GUPS enhances the immunity of immunosuppressive mice

CTX is widely used for tumor chemotherapy but it is adverse to immune system to cause immunosuppression. To test the immunostimulatory activity of GUPS, the immunosuppressive mouse model was induced by CTX. λ-CGN was used as positive control due to its immunomodulatory effect (Bhattacharyya et al., 2010; Cheng, Chen & Chen, 2008; Li et al., 2017a). After CTX injection, the body weight of mice was lost. Compared with model group, the body weight of mice was recovered by GUPS treatment, which is similar with λ-CGN treatment. On day 11, the body weight of mice in GUPS and λ-CGN groups was similar to the control group (Fig. 8A). On the same day, mice were sacrificed and organs were taken to calculate organ indexes. Compared to control group, the spleen and thymus indexes in model group were significantly reduced but the heart, kidney, liver and lung indexes were partly increased (Table 1). Both GUPS and λ-CGN treatment recovered the spleen and thymus indexes compared with model group. GUPS treatment ameliorated the heart, kidney, liver and lung indexes but λ-CGN treatment aggravated these organ indexes compared with model group (Table 1). The results indicated that GUPS ameliorated the side effect of CTX.

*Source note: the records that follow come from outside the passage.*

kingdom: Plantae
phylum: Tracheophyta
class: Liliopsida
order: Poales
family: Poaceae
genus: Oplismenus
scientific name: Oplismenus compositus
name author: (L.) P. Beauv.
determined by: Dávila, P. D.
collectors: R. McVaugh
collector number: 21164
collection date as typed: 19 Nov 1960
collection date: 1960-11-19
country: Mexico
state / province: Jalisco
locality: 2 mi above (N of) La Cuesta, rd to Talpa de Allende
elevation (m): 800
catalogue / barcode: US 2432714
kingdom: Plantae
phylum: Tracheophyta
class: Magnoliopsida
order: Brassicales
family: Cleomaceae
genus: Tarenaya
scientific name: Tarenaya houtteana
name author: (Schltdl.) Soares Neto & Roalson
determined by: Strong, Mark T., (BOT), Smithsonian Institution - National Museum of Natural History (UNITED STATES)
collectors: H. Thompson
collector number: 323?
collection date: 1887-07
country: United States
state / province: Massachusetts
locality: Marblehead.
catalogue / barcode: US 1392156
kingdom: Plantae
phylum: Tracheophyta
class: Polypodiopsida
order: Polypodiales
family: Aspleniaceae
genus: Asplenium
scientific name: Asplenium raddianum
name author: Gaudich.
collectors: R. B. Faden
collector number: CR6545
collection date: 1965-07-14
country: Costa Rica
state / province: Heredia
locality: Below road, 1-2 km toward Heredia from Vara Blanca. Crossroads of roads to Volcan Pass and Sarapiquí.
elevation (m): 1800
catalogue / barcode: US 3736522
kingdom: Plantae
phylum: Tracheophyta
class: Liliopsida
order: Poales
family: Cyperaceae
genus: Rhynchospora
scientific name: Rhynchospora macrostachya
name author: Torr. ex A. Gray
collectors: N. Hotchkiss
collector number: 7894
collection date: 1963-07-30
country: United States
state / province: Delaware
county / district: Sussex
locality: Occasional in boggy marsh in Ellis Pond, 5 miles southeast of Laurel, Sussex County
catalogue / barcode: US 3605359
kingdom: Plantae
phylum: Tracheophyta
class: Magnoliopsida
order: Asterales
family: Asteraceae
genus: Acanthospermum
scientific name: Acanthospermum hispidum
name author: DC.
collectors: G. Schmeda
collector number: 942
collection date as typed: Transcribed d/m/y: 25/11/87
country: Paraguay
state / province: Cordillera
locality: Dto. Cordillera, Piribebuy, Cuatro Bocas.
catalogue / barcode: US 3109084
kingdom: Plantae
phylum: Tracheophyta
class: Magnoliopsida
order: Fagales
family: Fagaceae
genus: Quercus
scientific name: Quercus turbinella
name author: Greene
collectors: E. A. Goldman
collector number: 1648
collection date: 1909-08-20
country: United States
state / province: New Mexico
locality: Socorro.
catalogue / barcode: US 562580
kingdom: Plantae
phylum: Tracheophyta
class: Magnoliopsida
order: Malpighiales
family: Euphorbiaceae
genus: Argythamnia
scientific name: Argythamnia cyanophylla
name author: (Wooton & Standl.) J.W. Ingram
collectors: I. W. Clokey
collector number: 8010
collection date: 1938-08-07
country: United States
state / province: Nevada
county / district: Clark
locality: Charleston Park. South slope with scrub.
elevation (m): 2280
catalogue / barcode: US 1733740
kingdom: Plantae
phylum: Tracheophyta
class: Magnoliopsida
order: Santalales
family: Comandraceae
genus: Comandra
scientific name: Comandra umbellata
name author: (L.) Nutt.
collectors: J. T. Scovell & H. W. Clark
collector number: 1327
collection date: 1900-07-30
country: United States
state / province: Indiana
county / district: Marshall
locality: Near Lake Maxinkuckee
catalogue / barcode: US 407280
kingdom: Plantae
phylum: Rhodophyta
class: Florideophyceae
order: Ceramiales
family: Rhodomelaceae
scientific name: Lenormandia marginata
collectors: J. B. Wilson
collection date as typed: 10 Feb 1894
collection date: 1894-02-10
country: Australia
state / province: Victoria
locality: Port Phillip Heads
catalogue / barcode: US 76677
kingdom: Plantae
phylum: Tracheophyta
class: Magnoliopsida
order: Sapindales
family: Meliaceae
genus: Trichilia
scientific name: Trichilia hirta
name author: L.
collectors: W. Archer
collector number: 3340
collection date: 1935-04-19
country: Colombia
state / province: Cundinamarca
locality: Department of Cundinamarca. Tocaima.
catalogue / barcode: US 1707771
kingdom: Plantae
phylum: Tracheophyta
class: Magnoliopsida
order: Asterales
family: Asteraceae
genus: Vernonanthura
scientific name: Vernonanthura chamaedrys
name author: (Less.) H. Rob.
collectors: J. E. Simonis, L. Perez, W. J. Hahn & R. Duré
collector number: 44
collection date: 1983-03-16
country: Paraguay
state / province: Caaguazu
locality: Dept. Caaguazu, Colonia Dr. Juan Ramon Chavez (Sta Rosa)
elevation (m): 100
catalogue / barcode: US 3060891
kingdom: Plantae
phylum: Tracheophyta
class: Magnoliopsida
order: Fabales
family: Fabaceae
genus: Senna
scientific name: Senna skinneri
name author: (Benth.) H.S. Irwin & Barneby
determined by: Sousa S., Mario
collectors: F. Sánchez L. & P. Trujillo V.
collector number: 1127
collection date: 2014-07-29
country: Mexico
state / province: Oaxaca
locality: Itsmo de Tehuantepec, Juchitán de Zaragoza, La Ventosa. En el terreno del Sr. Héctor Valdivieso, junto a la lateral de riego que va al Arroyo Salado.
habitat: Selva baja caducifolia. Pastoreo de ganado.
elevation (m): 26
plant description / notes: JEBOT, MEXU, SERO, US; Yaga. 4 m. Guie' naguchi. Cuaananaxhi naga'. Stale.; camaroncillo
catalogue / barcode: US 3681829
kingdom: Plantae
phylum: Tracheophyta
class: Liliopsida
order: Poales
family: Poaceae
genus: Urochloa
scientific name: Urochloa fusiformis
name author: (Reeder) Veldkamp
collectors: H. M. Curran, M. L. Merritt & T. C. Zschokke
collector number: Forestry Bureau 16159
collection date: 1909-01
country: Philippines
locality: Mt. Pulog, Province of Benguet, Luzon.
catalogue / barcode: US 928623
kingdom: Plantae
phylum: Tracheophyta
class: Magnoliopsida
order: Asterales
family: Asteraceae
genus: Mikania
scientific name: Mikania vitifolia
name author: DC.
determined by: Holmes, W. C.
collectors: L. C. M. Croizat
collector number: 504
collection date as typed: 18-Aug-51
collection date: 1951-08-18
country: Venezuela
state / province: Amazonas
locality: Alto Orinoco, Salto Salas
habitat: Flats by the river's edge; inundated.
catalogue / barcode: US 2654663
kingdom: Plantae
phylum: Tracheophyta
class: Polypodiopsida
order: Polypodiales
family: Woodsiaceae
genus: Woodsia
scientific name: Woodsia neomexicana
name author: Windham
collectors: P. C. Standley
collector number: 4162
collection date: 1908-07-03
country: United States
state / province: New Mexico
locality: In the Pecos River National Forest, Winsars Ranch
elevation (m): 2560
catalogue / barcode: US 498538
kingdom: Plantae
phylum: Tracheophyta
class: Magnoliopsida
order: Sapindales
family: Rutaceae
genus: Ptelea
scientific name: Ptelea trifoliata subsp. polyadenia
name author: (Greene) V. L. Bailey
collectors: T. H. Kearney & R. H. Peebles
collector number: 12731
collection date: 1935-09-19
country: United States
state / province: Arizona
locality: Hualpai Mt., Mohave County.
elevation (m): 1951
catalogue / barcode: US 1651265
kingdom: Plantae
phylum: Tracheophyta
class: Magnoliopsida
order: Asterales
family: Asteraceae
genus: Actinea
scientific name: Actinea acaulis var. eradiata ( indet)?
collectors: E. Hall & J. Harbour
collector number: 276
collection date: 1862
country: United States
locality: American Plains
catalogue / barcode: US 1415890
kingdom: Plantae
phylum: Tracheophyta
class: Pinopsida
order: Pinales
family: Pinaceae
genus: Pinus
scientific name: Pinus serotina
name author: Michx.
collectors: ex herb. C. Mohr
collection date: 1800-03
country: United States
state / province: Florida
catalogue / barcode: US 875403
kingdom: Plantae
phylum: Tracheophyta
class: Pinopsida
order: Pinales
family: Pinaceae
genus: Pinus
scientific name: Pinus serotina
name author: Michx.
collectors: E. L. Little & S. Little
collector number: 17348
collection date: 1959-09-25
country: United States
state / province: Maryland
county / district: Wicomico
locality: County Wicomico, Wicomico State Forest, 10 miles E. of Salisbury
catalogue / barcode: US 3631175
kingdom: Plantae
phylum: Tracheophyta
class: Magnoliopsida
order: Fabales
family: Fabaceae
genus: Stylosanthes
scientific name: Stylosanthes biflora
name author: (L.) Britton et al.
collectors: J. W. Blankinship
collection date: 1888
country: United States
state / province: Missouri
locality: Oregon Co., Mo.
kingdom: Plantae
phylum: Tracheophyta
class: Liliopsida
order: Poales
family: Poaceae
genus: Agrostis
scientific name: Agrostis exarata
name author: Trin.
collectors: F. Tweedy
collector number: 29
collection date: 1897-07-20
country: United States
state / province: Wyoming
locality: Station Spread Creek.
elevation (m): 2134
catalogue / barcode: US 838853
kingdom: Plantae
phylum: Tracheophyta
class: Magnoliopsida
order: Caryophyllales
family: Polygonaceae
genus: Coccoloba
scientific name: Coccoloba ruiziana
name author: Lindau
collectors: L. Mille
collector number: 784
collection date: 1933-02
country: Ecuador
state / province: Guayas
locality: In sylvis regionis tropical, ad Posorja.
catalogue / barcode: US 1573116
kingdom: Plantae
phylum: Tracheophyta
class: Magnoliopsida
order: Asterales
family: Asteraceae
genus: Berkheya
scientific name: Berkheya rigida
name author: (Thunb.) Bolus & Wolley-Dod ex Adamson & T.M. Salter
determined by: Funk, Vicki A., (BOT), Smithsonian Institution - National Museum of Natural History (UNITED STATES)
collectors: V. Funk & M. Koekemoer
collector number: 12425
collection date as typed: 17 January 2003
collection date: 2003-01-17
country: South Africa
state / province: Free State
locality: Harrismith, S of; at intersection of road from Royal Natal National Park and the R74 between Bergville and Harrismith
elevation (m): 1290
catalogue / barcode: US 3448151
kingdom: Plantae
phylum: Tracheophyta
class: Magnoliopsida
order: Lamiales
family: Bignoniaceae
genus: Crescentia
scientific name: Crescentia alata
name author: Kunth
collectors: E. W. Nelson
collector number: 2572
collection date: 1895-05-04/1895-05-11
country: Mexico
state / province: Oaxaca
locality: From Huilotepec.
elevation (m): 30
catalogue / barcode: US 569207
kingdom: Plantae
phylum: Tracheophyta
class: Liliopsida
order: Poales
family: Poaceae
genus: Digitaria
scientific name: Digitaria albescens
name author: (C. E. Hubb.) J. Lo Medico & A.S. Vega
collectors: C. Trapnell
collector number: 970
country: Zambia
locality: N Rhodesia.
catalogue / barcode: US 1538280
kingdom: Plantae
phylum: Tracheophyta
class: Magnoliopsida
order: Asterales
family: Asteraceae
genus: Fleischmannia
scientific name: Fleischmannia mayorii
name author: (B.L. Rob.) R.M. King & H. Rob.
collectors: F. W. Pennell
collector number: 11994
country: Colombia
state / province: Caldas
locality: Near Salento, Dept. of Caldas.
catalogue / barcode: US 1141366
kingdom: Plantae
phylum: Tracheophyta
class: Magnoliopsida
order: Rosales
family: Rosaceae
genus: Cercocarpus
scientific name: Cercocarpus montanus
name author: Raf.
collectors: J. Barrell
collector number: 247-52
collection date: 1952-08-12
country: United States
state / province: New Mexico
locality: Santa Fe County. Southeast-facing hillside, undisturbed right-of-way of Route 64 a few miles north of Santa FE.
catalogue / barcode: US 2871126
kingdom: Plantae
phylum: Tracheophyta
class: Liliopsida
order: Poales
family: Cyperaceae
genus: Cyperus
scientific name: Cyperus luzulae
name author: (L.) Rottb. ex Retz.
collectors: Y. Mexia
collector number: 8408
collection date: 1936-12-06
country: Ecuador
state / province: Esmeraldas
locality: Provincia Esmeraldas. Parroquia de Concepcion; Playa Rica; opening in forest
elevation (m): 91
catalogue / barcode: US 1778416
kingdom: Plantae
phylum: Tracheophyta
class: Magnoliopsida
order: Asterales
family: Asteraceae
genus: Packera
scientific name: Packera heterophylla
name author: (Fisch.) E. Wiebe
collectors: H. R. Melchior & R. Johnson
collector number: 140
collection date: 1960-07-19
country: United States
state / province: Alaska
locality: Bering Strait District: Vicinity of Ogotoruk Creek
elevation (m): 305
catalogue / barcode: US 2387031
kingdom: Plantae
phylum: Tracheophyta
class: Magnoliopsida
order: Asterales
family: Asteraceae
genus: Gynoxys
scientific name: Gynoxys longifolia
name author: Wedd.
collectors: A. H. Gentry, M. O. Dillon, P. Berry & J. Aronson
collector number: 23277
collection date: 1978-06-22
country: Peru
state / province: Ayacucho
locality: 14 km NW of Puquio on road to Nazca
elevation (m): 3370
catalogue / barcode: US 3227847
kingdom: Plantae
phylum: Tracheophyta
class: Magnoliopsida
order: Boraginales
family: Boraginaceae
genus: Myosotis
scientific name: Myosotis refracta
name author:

The proportions of immune cells in spleens were further analyzed by flow cytometry. Compared to model group, GUPS and λ-CGN treatment significantly increased the proportions of CD3 ⁺, CD11c⁺ and CD11b⁺ cells (Figs. 8B, 8E and 8F). The proportion of CD19⁺ cells was also significantly increased by GUPS treatment (Fig. 8C). CD3⁺ T cells are mainly composed of CD4⁺ and CD8⁺ T cells. We found that the proportion and activation (CD44⁺) of CD8⁺ T cells were significantly improved by GUPS and λ-CGN treatment (Fig. 8G 8I). The results indicated that GUPS not only increased the proportions of immune cells but also promoted the activation of CD8⁺ T cells in immunosuppressive mice.